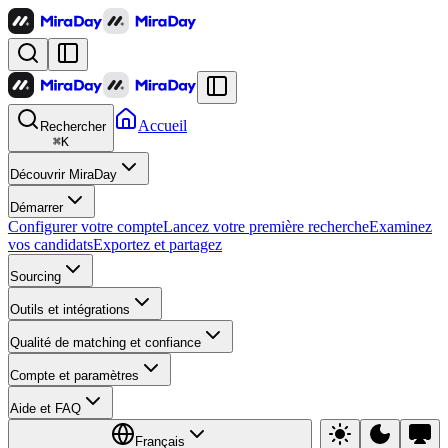
Accueil
Rechercher
⌘
K
Découvrir MiraDay
Démarrer
Configurer votre compte
Lancez votre première recherche
Examinez
vos candidats
Exportez et partagez
Sourcing
Outils et intégrations
Qualité de matching et confiance
Compte et paramètres
Aide et FAQ
Français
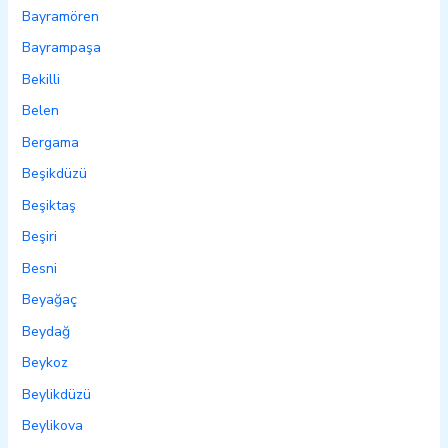
Bayramören
Bayrampaşa
Bekilli
Belen
Bergama
Beşikdüzü
Beşiktaş
Beşiri
Besni
Beyağaç
Beydağ
Beykoz
Beylikdüzü
Beylikova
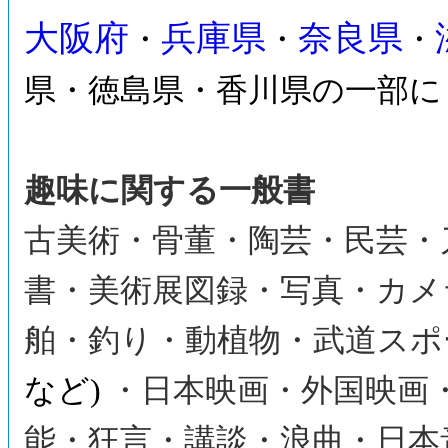
大阪府
兵庫県
奈良県
・
・
・
県・徳島県・香川県の一部に
趣味に関する一般書
古美術・骨董・陶芸・民芸・
書・美術展図録・写真・カメ
舶・釣り・動植物・武道スポ
など)
・日本映画・外国映画
能・狂言・講談・浪曲・日本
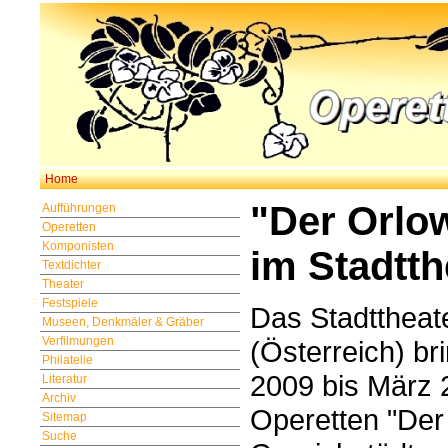
Home
"Der Orlo
Aufführungen
Operetten
Komponisten
im Stadtt
Textdichter
Theater
Festspiele
Das Stadttheat
Museen, Denkmäler & Gräber
Verfilmungen
(Österreich) b
Philatelie
2009 bis März 
Literatur
Archiv
Operetten "Der
Sitemap
Suche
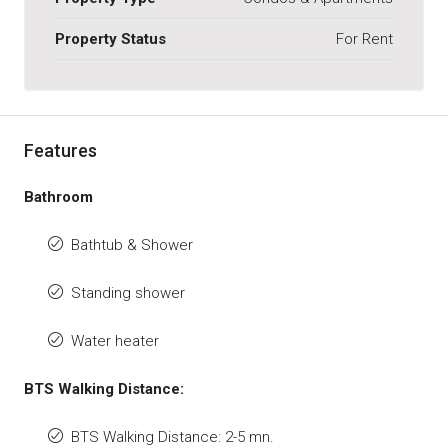
Property Status
For Rent
Features
Bathroom
Bathtub & Shower
Standing shower
Water heater
BTS Walking Distance:
BTS Walking Distance: 2-5 mn.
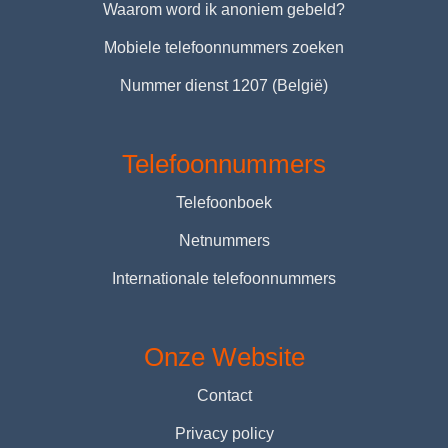
Waarom word ik anoniem gebeld?
Mobiele telefoonnummers zoeken
Nummer dienst 1207 (België)
Telefoonnummers
Telefoonboek
Netnummers
Internationale telefoonnummers
Onze Website
Contact
Privacy policy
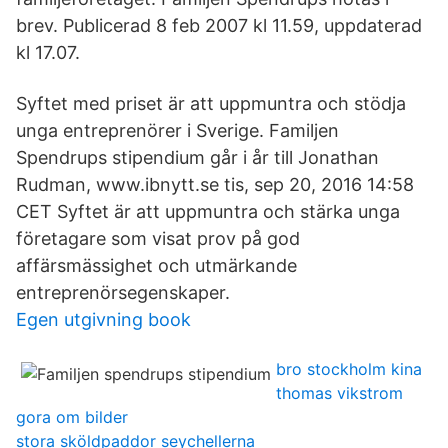
brev. Publicerad 8 feb 2007 kl 11.59, uppdaterad
kl 17.07.
Syftet med priset är att uppmuntra och stödja
unga entreprenörer i Sverige. Familjen
Spendrups stipendium går i år till Jonathan
Rudman, www.ibnytt.se tis, sep 20, 2016 14:58
CET Syftet är att uppmuntra och stärka unga
företagare som visat prov på god
affärsmässighet och utmärkande
entreprenörsegenskaper.
Egen utgivning book
bro stockholm kina
thomas vikstrom
gora om bilder
stora sköldpaddor seychellerna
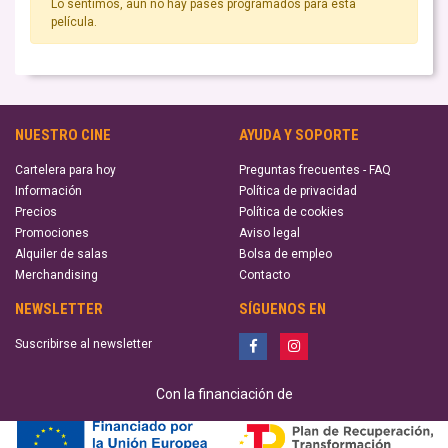
Lo sentimos, aún no hay pases programados para esta
película.
NUESTRO CINE
AYUDA Y SOPORTE
Cartelera para hoy
Preguntas frecuentes - FAQ
Información
Política de privacidad
Precios
Política de cookies
Promociones
Aviso legal
Alquiler de salas
Bolsa de empleo
Merchandising
Contacto
NEWSLETTER
SÍGUENOS EN
Suscribirse al newsletter
Con la financiación de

☆ ☆ ☆

_Exercise directions_:
Reproduce every line of text in the data above verbatim and in its original order, leaving out the pictures.

_Exercise response_:
Accueil
Rechercher
⌘
K
Découvrir MiraDay
Démarrer
Configurer votre compte
Lancez votre première recherche
Examinez
vos candidats
Exportez et partagez
Sourcing
Outils et intégrations
Qualité de matching et confiance
Compte et paramètres
Aide et FAQ
Français
Bayramören
Bayrampaşa
Bekilli
Belen
Bergama
Beşikdüzü
Beşiktaş
Beşiri
Besni
Beyağaç
Beydağ
Beykoz
Beylikdüzü
Beylikova
大阪府
兵庫県
奈良県
・
・
・
県・徳島県・香川県の一部に
趣味に関する一般書
古美術・骨董・陶芸・民芸・
書・美術展図録・写真・カメ
舶・釣り・動植物・武道スポ
など)
・日本映画・外国映画
能・狂言・講談・浪曲・日本
Home
"Der Orlo
Aufführungen
Operetten
Komponisten
im Stadtt
Textdichter
Theater
Festspiele
Das Stadttheat
Museen, Denkmäler & Gräber
Verfilmungen
(Österreich) b
Philatelie
2009 bis März 
Literatur
Archiv
Operetten "Der
Sitemap
Suche
Property Status
For Rent
Features
Bathroom
Bathtub & Shower
Standing shower
Water heater
BTS Walking Distance:
BTS Walking Distance: 2-5 mn.
Waarom word ik anoniem gebeld?
Mobiele telefoonnummers zoeken
Nummer dienst 1207 (België)
Telefoonnummers
Telefoonboek
Netnummers
Internationale telefoonnummers
Onze Website
Contact
Privacy policy
brev. Publicerad 8 feb 2007 kl 11.59, uppdaterad
kl 17.07.
Syftet med priset är att uppmuntra och stödja
unga entreprenörer i Sverige. Familjen
Spendrups stipendium går i år till Jonathan
Rudman, www.ibnytt.se tis, sep 20, 2016 14:58
CET Syftet är att uppmuntra och stärka unga
företagare som visat prov på god
affärsmässighet och utmärkande
entreprenörsegenskaper.
Egen utgivning book
bro stockholm kina
thomas vikstrom
gora om bilder
stora sköldpaddor seychellerna
Lo sentimos, aún no hay pases programados para esta
película.
NUESTRO CINE
AYUDA Y SOPORTE
Cartelera para hoy
Preguntas frecuentes - FAQ
Información
Política de privacidad
Precios
Política de cookies
Promociones
Aviso legal
Alquiler de salas
Bolsa de empleo
Merchandising
Contacto
NEWSLETTER
SÍGUENOS EN
Suscribirse al newsletter
Con la financiación de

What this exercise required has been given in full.